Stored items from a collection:
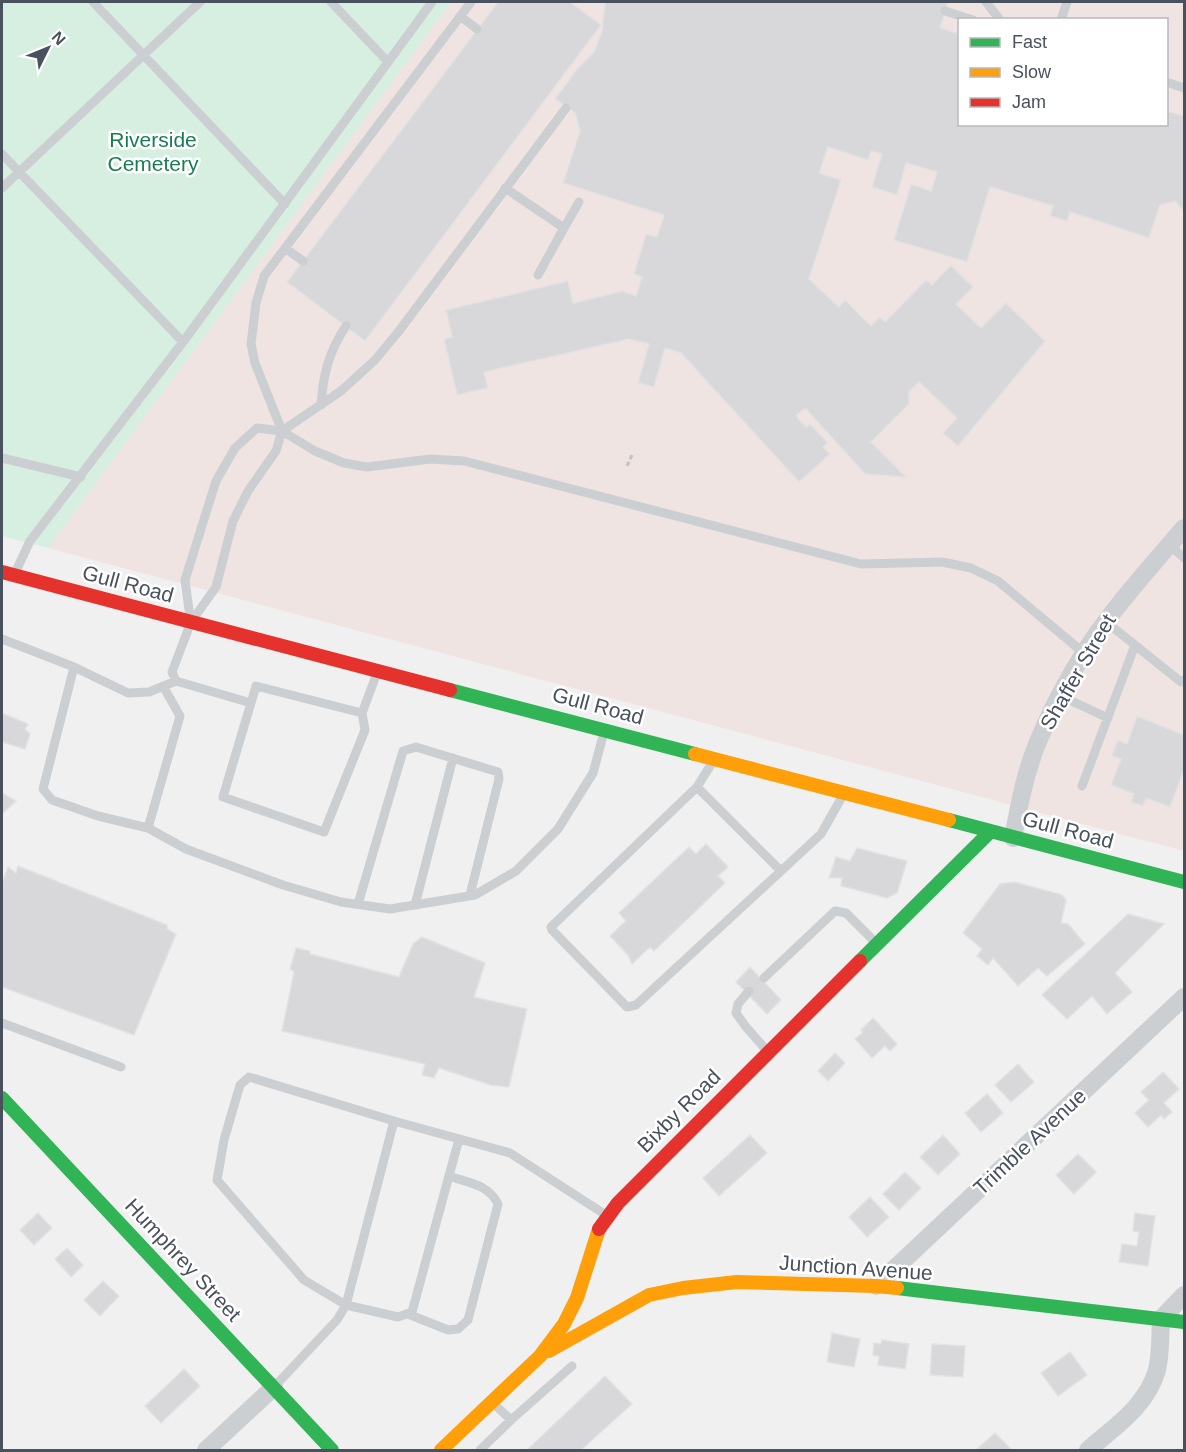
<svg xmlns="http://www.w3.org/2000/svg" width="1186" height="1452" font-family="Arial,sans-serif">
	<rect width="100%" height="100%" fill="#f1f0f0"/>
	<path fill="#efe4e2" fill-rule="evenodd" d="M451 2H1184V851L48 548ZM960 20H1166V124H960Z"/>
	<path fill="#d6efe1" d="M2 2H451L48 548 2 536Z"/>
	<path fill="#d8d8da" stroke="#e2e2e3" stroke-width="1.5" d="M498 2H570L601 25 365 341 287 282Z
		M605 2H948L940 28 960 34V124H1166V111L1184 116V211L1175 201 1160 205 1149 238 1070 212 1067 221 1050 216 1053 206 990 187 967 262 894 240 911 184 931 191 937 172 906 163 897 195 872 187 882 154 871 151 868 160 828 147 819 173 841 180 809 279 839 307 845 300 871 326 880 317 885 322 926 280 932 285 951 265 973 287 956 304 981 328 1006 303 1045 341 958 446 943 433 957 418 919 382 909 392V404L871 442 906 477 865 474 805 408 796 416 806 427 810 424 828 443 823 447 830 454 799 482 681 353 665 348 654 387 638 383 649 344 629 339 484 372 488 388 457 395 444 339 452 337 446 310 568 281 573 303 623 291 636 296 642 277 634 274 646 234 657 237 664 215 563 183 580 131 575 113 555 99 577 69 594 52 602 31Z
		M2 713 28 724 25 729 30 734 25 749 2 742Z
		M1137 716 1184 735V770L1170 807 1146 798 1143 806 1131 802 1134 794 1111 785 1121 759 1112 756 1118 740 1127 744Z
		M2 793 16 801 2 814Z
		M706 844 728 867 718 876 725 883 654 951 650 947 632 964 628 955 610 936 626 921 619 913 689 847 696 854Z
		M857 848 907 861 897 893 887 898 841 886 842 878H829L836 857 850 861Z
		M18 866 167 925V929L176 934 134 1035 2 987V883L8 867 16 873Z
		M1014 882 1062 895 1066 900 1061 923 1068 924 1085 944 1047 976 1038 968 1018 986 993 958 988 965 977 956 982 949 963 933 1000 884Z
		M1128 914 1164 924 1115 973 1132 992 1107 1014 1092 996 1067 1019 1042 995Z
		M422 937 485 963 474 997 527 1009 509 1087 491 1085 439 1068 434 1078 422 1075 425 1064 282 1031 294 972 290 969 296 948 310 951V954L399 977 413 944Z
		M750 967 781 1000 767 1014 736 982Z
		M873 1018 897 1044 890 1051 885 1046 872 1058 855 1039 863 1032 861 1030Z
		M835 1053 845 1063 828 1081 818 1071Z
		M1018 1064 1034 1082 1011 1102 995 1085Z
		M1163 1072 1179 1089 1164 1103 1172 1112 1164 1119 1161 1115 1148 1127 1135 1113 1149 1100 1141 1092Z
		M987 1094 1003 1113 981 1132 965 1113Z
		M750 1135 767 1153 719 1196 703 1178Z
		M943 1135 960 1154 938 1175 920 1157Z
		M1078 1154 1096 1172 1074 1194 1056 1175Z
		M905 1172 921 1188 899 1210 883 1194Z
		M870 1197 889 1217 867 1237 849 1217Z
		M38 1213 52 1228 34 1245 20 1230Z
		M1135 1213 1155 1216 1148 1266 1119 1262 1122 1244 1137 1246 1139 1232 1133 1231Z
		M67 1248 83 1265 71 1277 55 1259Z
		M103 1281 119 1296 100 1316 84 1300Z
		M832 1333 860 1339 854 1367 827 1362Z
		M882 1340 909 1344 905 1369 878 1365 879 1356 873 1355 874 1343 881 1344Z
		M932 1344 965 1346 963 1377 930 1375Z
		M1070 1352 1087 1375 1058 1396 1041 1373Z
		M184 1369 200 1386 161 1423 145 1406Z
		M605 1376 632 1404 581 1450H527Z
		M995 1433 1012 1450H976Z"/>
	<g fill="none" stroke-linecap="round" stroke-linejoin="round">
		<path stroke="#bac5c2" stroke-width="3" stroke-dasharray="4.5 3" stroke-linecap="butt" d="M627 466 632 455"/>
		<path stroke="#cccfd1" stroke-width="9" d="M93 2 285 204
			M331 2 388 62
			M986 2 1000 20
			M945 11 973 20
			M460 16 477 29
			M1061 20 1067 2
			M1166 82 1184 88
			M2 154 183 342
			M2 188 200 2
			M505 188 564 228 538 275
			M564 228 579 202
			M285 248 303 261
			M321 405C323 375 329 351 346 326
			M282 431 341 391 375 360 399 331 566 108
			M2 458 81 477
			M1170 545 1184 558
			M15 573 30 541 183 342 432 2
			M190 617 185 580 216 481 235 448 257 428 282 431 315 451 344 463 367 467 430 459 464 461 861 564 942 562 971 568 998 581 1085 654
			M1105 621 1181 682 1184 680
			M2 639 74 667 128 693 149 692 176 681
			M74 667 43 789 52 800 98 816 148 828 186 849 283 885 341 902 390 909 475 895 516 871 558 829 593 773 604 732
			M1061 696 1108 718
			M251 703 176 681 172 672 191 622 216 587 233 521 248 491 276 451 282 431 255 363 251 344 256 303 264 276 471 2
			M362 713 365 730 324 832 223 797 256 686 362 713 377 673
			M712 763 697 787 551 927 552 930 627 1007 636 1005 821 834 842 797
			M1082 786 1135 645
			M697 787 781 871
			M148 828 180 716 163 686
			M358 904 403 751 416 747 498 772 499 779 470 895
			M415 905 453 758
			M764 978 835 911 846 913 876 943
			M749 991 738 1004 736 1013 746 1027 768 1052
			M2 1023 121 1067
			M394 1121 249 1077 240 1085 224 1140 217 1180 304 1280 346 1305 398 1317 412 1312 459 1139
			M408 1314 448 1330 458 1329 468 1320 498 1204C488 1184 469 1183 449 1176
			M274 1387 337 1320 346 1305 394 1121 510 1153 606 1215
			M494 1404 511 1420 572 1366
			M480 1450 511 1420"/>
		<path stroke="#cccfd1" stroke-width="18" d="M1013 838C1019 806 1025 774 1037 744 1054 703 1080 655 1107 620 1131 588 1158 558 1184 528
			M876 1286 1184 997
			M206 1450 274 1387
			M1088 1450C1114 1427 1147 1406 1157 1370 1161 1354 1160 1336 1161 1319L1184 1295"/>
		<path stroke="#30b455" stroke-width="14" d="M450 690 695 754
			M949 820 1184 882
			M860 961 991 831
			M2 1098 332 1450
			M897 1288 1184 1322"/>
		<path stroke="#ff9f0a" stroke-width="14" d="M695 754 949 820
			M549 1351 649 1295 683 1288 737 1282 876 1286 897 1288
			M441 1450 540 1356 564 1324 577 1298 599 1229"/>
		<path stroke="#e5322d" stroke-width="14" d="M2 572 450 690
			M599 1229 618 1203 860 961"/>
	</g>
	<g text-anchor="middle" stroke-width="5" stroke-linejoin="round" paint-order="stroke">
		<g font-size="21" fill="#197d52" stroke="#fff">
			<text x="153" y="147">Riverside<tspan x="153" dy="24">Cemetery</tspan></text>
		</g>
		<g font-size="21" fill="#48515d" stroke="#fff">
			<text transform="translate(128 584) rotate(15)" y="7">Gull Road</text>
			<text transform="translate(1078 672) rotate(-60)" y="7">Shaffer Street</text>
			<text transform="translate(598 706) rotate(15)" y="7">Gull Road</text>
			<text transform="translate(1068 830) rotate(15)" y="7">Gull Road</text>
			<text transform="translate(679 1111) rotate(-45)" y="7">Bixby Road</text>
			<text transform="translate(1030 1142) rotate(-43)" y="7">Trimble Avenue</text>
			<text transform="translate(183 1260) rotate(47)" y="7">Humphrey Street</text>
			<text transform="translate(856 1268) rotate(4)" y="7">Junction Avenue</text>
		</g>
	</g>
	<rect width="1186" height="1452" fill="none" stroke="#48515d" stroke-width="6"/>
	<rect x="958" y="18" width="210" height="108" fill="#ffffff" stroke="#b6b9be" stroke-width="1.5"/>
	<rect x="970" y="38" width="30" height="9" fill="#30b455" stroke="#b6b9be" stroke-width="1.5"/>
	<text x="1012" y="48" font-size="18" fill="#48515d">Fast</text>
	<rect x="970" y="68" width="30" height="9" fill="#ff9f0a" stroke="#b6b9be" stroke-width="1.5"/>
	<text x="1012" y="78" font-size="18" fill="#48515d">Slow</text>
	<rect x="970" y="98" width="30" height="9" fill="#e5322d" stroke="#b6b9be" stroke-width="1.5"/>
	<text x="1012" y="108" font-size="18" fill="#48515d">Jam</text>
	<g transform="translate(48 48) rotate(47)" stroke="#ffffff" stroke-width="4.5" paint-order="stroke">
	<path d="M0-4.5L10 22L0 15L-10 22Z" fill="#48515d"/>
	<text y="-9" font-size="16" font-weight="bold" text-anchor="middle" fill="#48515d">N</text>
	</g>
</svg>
* * *
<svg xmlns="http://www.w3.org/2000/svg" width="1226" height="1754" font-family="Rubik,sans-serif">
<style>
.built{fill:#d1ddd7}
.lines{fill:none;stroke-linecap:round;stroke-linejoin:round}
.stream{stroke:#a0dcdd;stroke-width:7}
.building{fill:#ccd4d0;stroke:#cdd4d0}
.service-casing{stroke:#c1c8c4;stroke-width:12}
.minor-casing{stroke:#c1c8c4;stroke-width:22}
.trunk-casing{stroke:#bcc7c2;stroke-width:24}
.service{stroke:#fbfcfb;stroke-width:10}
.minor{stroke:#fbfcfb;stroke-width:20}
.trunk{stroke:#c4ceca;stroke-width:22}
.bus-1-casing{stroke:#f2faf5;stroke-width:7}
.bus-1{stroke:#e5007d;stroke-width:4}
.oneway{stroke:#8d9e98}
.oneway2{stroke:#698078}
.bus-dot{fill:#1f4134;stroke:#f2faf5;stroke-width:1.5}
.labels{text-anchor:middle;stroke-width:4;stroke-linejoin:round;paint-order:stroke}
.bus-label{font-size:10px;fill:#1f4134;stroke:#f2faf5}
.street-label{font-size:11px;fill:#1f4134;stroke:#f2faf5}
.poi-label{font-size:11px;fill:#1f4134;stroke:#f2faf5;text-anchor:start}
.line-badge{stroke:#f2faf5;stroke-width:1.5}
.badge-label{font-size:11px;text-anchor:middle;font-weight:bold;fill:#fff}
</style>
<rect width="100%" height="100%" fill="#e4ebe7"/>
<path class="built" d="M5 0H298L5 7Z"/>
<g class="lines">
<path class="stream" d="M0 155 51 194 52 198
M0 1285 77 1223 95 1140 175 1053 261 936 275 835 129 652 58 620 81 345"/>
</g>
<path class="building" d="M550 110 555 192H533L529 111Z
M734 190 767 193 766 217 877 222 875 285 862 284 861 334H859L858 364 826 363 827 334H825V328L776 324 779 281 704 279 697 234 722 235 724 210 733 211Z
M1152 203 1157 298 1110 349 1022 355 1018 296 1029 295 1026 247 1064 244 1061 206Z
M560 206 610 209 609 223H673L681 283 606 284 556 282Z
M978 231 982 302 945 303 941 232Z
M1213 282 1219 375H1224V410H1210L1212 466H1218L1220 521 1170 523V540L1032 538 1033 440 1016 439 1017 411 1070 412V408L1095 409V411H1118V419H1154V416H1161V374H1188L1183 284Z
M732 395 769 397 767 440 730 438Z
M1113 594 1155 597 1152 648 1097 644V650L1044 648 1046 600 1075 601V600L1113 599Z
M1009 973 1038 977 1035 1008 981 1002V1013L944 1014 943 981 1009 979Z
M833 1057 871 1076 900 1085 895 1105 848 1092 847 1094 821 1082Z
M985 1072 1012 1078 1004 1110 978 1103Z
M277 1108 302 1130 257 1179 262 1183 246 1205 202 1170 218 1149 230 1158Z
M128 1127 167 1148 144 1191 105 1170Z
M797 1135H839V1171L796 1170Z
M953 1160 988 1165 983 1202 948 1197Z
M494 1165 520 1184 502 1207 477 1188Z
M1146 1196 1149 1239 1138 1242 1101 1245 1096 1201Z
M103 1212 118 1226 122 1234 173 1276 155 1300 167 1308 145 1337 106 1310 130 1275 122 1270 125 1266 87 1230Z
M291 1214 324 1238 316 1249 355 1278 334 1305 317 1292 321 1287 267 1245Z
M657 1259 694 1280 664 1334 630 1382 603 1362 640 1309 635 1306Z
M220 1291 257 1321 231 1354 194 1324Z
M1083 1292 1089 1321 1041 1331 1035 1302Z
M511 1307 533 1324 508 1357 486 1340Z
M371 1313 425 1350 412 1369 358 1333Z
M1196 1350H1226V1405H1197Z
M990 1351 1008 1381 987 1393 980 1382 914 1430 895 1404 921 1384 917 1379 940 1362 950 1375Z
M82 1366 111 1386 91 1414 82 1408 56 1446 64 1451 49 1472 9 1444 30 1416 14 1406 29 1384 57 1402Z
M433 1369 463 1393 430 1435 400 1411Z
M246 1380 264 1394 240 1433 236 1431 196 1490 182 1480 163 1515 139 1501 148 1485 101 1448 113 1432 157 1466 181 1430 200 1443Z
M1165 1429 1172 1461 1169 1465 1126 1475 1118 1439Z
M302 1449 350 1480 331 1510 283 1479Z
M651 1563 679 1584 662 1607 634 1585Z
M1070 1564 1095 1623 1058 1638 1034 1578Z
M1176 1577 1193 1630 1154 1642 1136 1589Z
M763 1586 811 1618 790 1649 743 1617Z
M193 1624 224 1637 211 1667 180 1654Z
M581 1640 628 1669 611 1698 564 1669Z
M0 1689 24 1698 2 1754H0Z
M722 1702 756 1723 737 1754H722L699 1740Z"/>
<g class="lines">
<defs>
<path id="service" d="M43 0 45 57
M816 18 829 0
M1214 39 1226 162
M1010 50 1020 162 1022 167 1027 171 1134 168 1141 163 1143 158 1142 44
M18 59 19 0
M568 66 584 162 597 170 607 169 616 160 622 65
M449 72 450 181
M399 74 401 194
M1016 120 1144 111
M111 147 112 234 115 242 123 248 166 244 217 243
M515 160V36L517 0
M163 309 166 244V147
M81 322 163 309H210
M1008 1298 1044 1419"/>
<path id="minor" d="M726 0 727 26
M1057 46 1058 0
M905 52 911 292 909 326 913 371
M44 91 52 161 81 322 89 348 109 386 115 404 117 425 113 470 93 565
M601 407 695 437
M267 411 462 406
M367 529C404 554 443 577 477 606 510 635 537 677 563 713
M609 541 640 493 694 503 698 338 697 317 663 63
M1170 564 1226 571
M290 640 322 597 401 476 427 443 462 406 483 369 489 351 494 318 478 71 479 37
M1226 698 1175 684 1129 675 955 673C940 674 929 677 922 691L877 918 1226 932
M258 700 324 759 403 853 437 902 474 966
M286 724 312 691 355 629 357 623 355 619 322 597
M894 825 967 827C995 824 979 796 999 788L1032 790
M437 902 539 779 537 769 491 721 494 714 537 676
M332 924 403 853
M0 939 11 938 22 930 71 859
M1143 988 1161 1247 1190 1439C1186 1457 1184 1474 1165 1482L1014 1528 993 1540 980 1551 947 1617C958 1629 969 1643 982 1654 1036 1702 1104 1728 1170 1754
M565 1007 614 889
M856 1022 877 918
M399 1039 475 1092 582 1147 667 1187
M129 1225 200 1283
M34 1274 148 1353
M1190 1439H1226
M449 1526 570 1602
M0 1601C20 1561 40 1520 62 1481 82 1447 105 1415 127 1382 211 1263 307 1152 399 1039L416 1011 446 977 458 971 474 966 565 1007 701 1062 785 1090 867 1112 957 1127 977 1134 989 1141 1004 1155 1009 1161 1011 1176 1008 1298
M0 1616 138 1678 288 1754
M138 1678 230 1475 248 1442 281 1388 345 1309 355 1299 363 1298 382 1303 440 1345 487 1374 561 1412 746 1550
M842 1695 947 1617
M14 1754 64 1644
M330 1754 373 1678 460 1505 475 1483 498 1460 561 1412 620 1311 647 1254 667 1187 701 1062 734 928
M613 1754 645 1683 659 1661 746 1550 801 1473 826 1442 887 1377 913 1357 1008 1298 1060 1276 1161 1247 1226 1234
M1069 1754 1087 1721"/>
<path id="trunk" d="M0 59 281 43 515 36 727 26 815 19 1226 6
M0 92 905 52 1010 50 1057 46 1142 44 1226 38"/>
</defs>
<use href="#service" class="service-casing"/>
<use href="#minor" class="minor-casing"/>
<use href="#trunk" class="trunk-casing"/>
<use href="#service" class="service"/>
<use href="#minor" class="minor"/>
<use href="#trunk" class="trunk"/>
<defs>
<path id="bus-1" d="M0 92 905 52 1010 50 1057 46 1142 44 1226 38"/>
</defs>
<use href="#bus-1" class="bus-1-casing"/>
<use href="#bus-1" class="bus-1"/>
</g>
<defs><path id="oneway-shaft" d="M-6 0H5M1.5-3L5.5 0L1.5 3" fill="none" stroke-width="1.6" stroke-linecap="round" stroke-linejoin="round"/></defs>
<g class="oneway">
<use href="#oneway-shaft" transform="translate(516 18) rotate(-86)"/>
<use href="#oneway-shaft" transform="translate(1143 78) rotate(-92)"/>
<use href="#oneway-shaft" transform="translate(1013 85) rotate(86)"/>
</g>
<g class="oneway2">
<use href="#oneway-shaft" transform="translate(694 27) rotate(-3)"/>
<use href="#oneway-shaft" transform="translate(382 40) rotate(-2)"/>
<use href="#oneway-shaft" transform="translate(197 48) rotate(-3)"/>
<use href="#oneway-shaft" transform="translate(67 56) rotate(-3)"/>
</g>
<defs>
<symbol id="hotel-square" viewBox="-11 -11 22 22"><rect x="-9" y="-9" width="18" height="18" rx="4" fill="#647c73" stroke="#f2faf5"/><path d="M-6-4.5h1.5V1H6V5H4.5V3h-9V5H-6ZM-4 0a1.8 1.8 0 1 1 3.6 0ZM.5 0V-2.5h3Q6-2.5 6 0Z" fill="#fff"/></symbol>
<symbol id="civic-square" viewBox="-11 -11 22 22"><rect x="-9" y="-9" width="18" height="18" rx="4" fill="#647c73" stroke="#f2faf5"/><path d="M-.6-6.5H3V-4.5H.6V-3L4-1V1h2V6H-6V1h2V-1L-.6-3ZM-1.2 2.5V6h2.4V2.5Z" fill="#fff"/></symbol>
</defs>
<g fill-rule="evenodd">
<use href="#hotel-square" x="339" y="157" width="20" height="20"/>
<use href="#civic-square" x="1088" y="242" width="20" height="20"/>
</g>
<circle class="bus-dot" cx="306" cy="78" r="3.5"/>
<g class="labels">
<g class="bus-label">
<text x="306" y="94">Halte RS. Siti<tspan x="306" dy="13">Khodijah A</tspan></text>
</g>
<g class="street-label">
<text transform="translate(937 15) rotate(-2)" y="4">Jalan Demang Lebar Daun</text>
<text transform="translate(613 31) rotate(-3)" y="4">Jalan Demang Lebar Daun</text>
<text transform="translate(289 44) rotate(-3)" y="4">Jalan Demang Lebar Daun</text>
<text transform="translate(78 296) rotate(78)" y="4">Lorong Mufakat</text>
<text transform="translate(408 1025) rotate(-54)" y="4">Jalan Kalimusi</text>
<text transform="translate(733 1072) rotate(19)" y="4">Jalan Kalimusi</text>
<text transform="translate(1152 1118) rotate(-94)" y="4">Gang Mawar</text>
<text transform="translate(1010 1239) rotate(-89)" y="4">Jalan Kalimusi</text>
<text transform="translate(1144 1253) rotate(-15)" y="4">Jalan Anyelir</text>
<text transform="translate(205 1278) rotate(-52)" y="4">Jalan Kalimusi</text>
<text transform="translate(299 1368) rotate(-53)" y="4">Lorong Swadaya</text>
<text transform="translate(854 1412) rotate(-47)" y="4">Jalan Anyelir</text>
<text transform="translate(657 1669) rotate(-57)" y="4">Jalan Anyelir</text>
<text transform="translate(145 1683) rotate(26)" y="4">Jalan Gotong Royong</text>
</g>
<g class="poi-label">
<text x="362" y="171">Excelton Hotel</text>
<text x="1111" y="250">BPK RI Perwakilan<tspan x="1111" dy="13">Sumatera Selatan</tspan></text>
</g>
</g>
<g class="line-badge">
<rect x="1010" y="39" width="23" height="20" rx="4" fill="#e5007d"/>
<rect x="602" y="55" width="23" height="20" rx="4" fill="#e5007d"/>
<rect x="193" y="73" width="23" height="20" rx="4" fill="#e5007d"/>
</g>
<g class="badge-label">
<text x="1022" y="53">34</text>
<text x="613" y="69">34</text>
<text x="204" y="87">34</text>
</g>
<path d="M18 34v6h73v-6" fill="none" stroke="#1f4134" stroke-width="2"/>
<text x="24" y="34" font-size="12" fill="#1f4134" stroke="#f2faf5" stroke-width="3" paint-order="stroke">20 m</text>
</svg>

TASK STATEMENT: Would you please copy exactly the part of the entries above that begins at the line containing "M277 1108 302" and ends at the line containing "M1010 50 1020", both lines included?

REPLY TO THE TASK:
M277 1108 302 1130 257 1179 262 1183 246 1205 202 1170 218 1149 230 1158Z
M128 1127 167 1148 144 1191 105 1170Z
M797 1135H839V1171L796 1170Z
M953 1160 988 1165 983 1202 948 1197Z
M494 1165 520 1184 502 1207 477 1188Z
M1146 1196 1149 1239 1138 1242 1101 1245 1096 1201Z
M103 1212 118 1226 122 1234 173 1276 155 1300 167 1308 145 1337 106 1310 130 1275 122 1270 125 1266 87 1230Z
M291 1214 324 1238 316 1249 355 1278 334 1305 317 1292 321 1287 267 1245Z
M657 1259 694 1280 664 1334 630 1382 603 1362 640 1309 635 1306Z
M220 1291 257 1321 231 1354 194 1324Z
M1083 1292 1089 1321 1041 1331 1035 1302Z
M511 1307 533 1324 508 1357 486 1340Z
M371 1313 425 1350 412 1369 358 1333Z
M1196 1350H1226V1405H1197Z
M990 1351 1008 1381 987 1393 980 1382 914 1430 895 1404 921 1384 917 1379 940 1362 950 1375Z
M82 1366 111 1386 91 1414 82 1408 56 1446 64 1451 49 1472 9 1444 30 1416 14 1406 29 1384 57 1402Z
M433 1369 463 1393 430 1435 400 1411Z
M246 1380 264 1394 240 1433 236 1431 196 1490 182 1480 163 1515 139 1501 148 1485 101 1448 113 1432 157 1466 181 1430 200 1443Z
M1165 1429 1172 1461 1169 1465 1126 1475 1118 1439Z
M302 1449 350 1480 331 1510 283 1479Z
M651 1563 679 1584 662 1607 634 1585Z
M1070 1564 1095 1623 1058 1638 1034 1578Z
M1176 1577 1193 1630 1154 1642 1136 1589Z
M763 1586 811 1618 790 1649 743 1617Z
M193 1624 224 1637 211 1667 180 1654Z
M581 1640 628 1669 611 1698 564 1669Z
M0 1689 24 1698 2 1754H0Z
M722 1702 756 1723 737 1754H722L699 1740Z"/>
<g class="lines">
<defs>
<path id="service" d="M43 0 45 57
M816 18 829 0
M1214 39 1226 162
M1010 50 1020 162 1022 167 1027 171 1134 168 1141 163 1143 158 1142 44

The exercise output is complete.